Because of the other one, the man like her, the Human.
Jenna looked at her bloodied hand, at the strands of hair clinging to a finger. She dragged herself to her knees and began to pull herself upright, using one of the red-tinted metal seams for support. She sagged against it and stared up at the light display in the ceiling, the red-black-white circles on the deck.
She swallowed hard, breathed deep and smelled the corpse (Crais-mentor-Captain). She was alive. She'd taken her risky chance, and she was still alive. Not like it had been aboard Liberator, when the merge of ship and Human had made her feel known, innocent in a way she hadn't been since girlhood.
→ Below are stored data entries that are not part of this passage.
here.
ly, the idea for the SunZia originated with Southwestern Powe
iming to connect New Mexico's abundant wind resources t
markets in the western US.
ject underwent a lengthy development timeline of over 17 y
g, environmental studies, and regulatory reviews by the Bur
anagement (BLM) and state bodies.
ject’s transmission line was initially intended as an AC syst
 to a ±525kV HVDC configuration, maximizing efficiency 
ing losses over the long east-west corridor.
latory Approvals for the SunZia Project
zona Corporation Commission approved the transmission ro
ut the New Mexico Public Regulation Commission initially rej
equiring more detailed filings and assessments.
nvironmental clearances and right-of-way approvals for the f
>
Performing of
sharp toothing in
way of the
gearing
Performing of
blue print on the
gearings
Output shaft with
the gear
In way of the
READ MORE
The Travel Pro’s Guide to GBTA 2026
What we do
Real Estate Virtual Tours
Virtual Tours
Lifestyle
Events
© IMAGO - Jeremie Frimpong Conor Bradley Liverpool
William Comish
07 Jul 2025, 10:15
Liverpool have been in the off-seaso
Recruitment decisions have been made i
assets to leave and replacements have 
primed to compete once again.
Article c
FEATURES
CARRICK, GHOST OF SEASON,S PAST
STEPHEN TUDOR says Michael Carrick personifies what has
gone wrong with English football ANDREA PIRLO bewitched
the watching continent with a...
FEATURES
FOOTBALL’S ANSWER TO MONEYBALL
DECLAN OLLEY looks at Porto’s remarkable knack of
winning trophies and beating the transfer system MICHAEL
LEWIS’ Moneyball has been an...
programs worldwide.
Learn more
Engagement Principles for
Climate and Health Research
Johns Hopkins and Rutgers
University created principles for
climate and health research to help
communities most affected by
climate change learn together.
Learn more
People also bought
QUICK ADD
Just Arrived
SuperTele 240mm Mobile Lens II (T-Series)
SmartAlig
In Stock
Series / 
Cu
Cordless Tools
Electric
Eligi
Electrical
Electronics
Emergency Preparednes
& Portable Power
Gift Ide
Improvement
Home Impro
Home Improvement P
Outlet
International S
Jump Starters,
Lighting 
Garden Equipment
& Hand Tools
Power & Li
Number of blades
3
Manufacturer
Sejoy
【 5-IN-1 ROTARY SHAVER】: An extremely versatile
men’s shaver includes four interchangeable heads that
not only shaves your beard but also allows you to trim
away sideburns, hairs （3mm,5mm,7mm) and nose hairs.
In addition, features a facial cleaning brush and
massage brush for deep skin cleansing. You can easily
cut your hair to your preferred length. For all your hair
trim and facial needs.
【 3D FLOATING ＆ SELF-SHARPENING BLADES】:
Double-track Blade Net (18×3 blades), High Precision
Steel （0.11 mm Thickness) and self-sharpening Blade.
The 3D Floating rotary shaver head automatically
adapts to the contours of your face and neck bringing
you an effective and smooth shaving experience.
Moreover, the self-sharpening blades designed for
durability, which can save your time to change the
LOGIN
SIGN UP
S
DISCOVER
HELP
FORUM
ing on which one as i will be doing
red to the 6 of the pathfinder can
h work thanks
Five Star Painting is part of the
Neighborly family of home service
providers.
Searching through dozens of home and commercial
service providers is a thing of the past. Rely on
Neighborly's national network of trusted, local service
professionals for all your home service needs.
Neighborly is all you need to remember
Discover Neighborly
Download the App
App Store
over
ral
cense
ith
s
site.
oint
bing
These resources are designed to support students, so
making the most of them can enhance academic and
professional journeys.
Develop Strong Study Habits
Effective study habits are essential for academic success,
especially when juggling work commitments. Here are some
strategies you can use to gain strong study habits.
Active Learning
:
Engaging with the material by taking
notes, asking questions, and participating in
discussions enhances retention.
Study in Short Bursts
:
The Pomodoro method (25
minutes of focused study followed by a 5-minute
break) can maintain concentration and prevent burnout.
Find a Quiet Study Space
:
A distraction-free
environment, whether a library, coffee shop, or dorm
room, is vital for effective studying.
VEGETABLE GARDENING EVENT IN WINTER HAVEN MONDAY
No, this was very different, and very, very dangerous.
Raising her chin, Jenna wiped her stained fingers on her trousers, then slapped her palms together. She felt the linkage in her mind, two-way and something she, too, could learn to use. The ship - Talyn - had tried to overwhelm her. And he still could, no doubt. But he needed her aid, as she had needed his. Jenna Stannis was no one's slave, whether they be Human, alien...or a living starship.
Talyn was a ship, and Jenna was a pilot.
She narrowed her eyes and spoke. "You need my help. I need information. Let's work together and see what we can do."